• [What is being asked]: Drop the pictures and repeat exactly from the "right front paw: (493, 826)" line down to the last line of the entries below.

• [Provided data]:

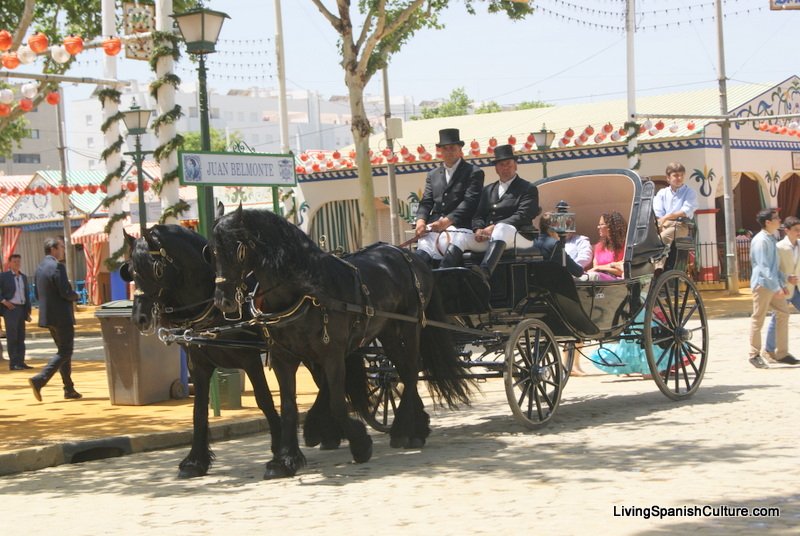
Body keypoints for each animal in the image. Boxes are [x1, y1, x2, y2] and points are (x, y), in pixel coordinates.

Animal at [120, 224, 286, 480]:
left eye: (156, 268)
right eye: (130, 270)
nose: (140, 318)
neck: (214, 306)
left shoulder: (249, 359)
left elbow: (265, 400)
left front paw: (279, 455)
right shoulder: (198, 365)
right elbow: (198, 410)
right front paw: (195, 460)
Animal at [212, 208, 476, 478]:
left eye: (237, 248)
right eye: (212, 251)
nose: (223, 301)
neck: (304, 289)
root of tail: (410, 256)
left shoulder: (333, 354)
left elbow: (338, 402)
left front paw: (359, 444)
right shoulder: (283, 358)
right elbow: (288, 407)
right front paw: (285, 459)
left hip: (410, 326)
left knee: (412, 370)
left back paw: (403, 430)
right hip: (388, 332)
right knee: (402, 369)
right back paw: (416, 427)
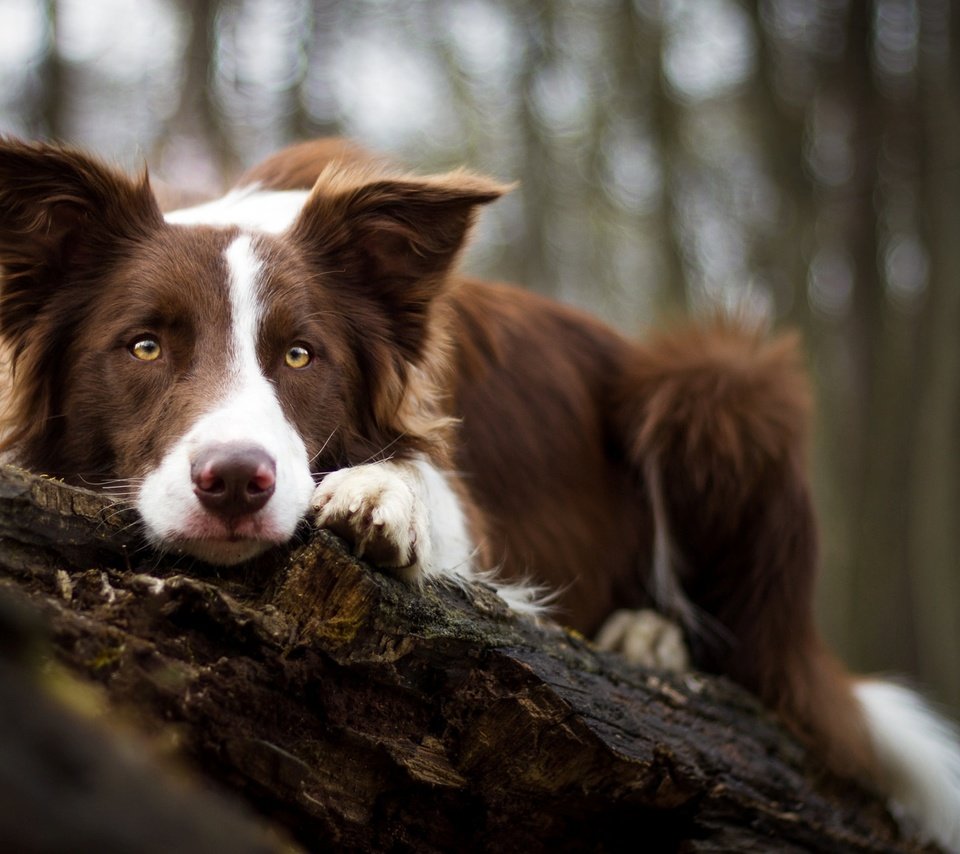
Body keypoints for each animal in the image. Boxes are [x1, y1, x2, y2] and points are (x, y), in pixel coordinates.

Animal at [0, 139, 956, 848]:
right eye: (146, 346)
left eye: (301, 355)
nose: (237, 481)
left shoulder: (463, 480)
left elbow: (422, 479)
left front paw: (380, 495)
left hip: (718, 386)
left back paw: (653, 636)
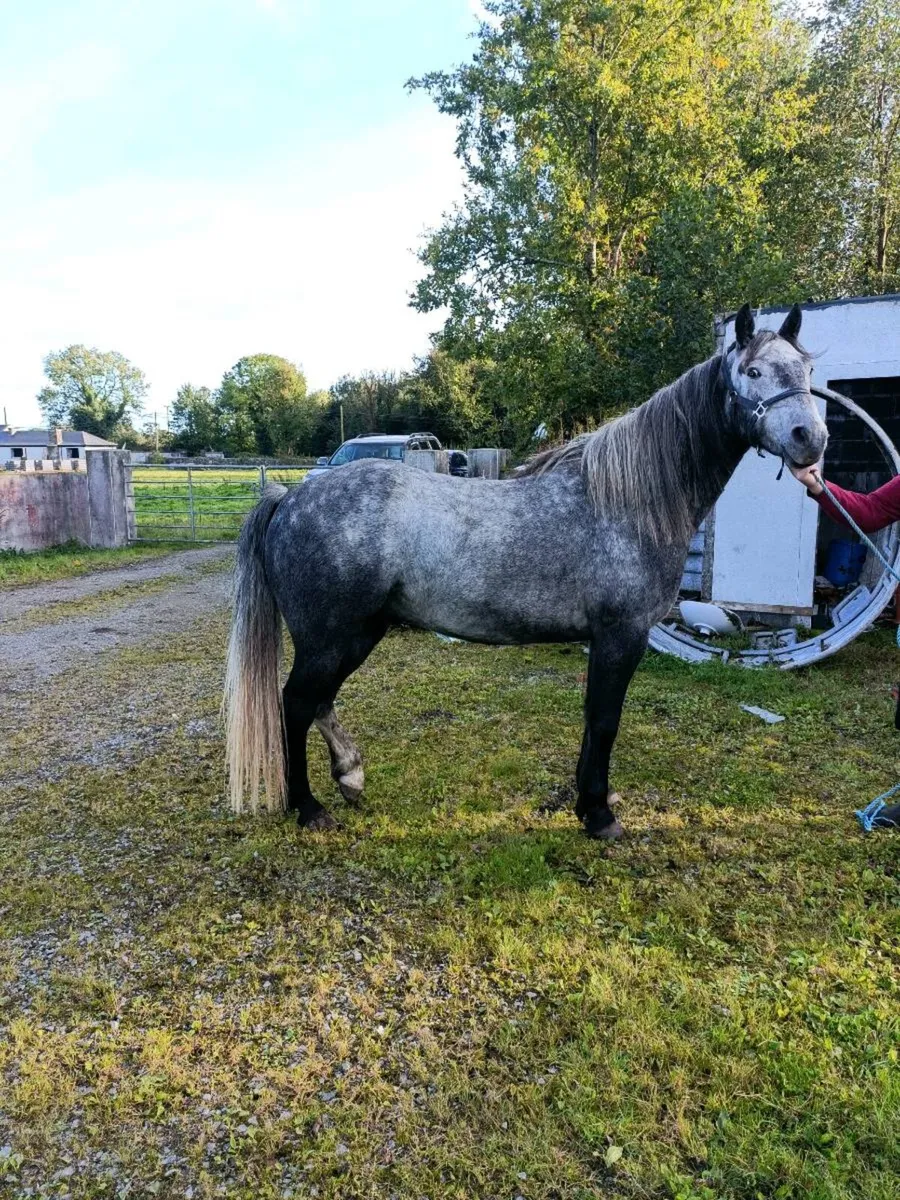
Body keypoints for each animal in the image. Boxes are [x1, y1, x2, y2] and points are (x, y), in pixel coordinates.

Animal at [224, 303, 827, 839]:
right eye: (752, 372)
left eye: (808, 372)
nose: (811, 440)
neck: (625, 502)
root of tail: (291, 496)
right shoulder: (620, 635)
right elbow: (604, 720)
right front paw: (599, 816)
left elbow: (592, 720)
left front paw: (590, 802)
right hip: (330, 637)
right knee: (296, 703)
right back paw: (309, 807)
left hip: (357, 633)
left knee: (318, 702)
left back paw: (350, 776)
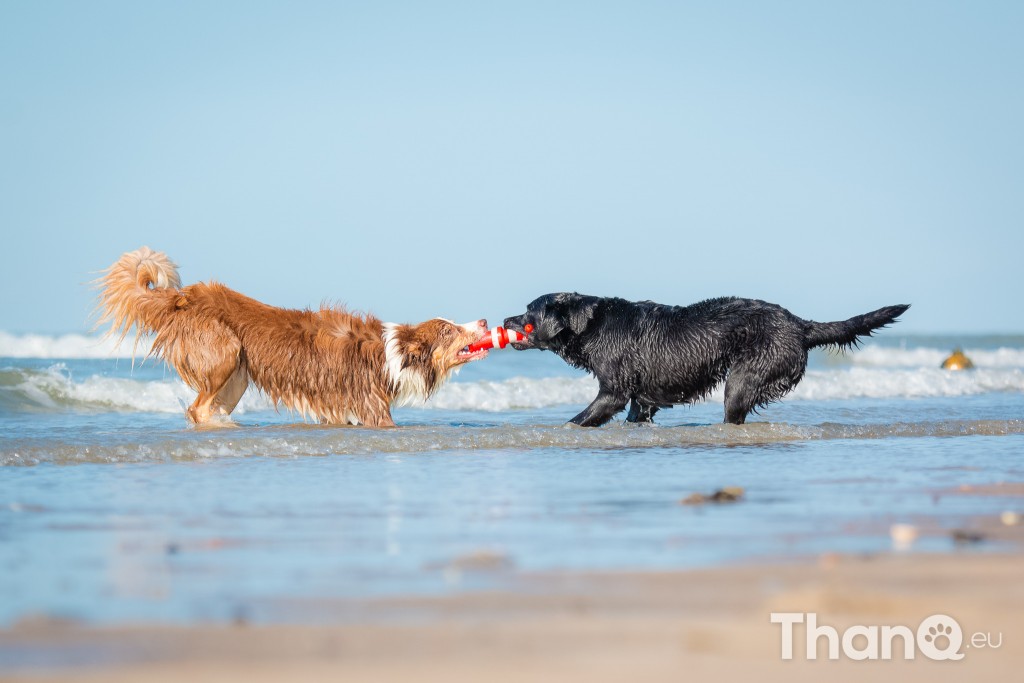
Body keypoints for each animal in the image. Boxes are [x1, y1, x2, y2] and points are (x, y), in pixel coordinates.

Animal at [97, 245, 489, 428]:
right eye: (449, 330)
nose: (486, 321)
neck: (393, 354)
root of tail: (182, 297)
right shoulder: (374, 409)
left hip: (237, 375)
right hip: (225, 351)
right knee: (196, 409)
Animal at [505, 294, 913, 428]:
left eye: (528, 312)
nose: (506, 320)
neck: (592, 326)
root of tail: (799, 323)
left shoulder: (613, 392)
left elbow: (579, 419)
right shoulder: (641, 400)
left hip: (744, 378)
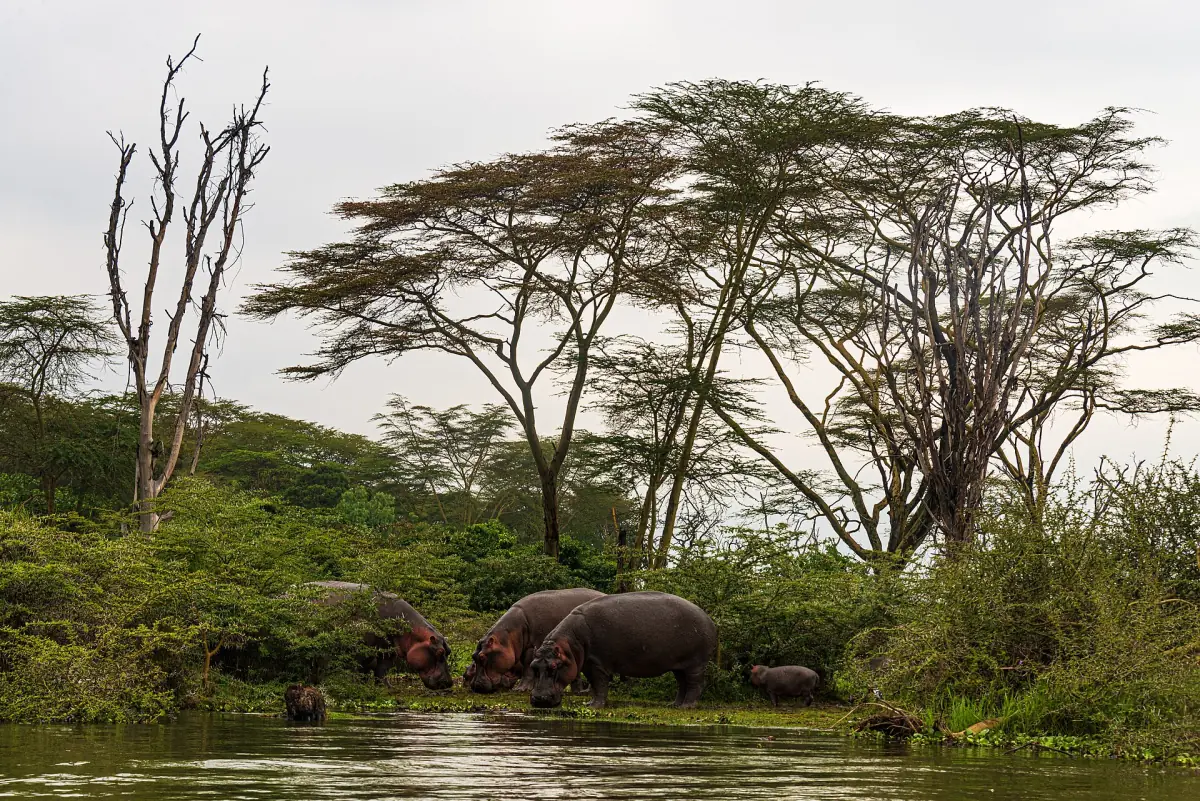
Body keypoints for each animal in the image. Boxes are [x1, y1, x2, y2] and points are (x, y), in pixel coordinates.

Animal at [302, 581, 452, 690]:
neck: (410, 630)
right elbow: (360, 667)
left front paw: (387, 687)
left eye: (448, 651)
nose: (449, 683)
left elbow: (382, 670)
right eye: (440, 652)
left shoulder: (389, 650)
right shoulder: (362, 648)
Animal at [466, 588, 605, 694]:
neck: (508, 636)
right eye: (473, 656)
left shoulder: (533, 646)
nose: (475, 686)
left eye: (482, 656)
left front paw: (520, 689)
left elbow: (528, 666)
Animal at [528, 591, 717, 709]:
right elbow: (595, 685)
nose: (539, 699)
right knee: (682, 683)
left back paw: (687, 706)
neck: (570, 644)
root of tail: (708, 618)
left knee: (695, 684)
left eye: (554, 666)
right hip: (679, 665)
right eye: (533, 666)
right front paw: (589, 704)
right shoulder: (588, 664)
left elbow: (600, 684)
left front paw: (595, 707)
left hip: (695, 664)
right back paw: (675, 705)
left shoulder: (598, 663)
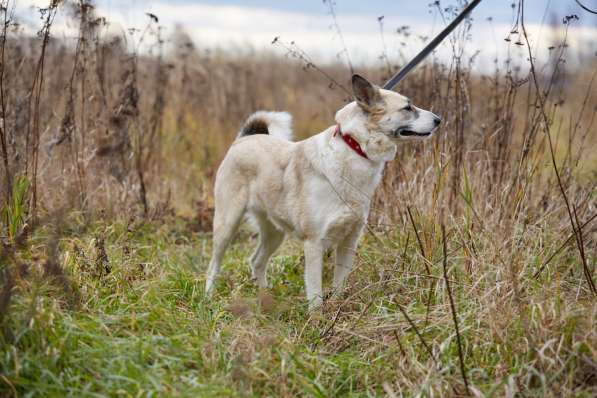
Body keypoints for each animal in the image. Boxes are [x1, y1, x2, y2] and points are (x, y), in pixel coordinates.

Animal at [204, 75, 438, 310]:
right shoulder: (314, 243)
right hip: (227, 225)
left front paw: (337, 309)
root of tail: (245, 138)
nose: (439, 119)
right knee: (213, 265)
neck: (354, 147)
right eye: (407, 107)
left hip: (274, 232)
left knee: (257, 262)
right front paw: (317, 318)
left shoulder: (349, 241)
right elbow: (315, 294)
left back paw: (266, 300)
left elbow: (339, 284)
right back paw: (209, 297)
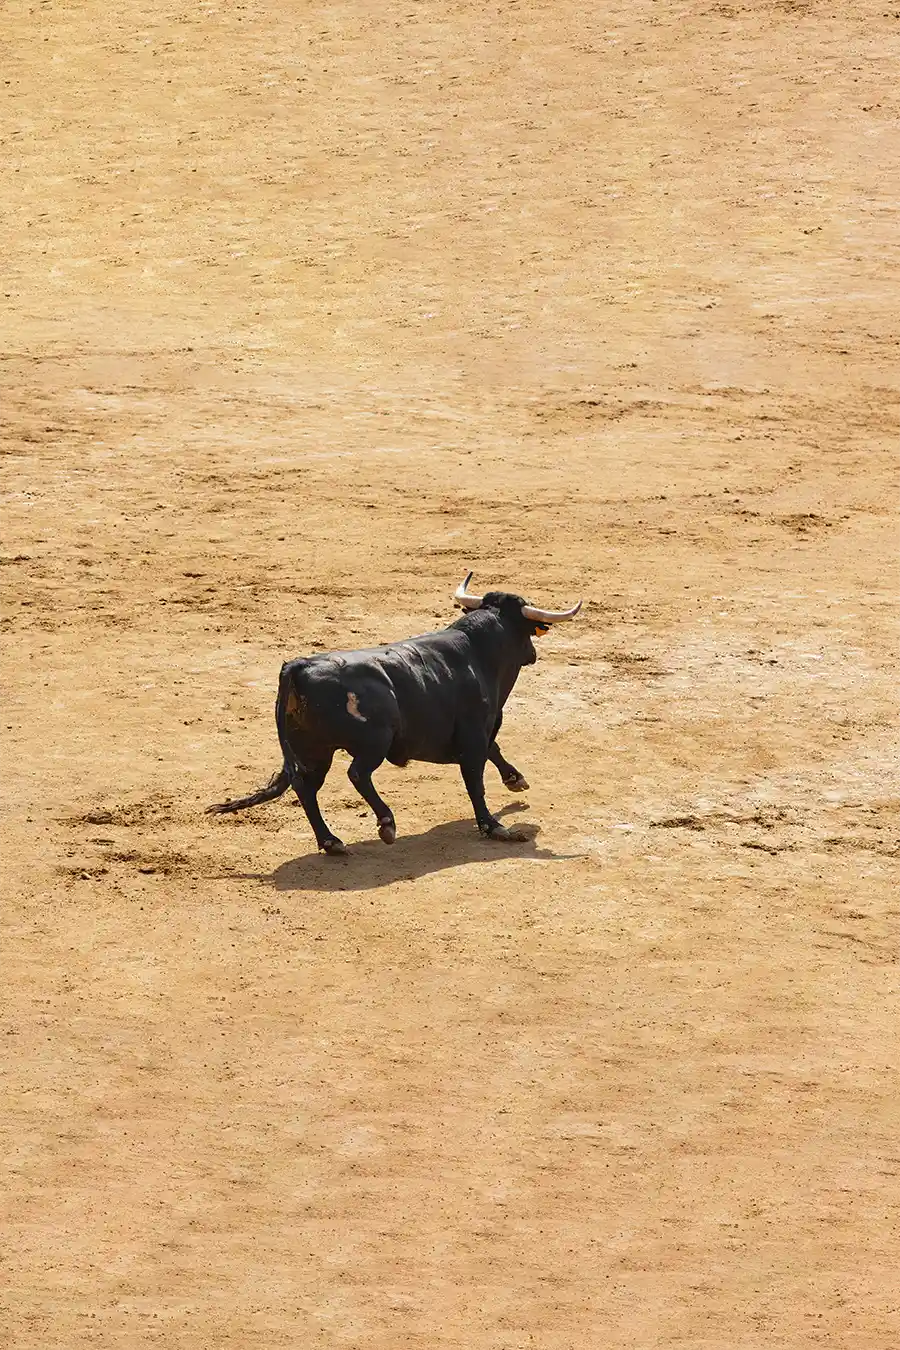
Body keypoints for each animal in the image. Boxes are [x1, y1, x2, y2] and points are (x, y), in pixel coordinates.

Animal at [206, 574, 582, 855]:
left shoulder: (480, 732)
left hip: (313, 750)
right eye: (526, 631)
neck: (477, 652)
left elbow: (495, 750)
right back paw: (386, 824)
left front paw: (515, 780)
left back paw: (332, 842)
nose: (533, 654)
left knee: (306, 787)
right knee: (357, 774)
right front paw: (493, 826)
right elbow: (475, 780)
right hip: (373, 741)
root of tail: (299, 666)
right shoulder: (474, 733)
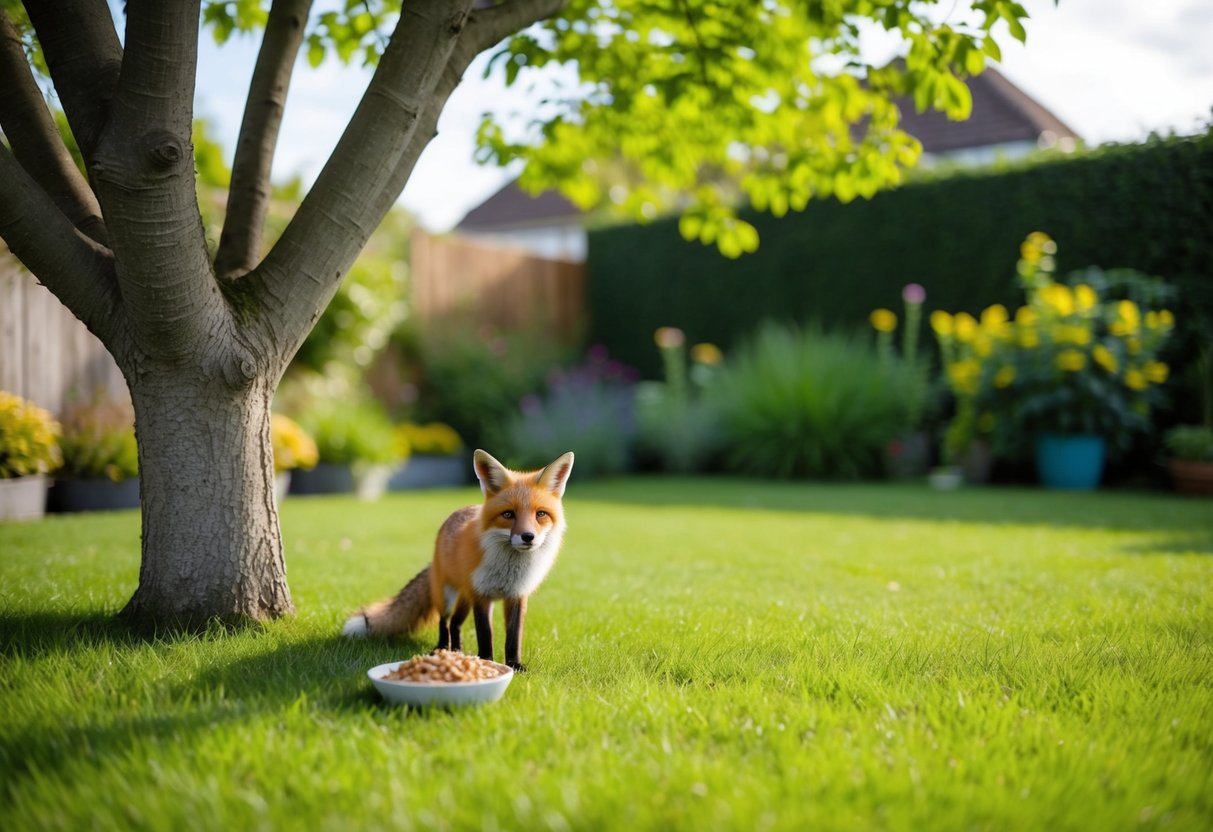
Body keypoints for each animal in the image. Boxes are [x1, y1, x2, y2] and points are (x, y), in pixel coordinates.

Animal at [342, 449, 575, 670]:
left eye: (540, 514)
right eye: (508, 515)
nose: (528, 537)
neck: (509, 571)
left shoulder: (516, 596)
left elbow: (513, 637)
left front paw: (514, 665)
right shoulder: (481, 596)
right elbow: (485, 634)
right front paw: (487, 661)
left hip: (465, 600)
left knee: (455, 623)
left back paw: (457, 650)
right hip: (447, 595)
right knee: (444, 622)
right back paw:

• [Answer box]:
right front paw: (493, 826)
right elbow: (475, 780)
right hip: (373, 741)
root of tail: (299, 666)
right shoulder: (474, 733)
Body keypoints for each animal in the image. Boxes are [x1, y1, x2, y2] and points are (x, y), in pixel coordinates.

Animal at [342, 449, 575, 670]:
left eye: (540, 514)
right eye: (508, 515)
nose: (528, 537)
neck: (509, 571)
left shoulder: (516, 596)
left elbow: (513, 637)
left front paw: (514, 665)
right shoulder: (481, 596)
right elbow: (485, 634)
right front paw: (487, 661)
left hip: (465, 600)
left knee: (455, 623)
left back paw: (457, 650)
right hip: (447, 595)
right knee: (444, 622)
right back paw:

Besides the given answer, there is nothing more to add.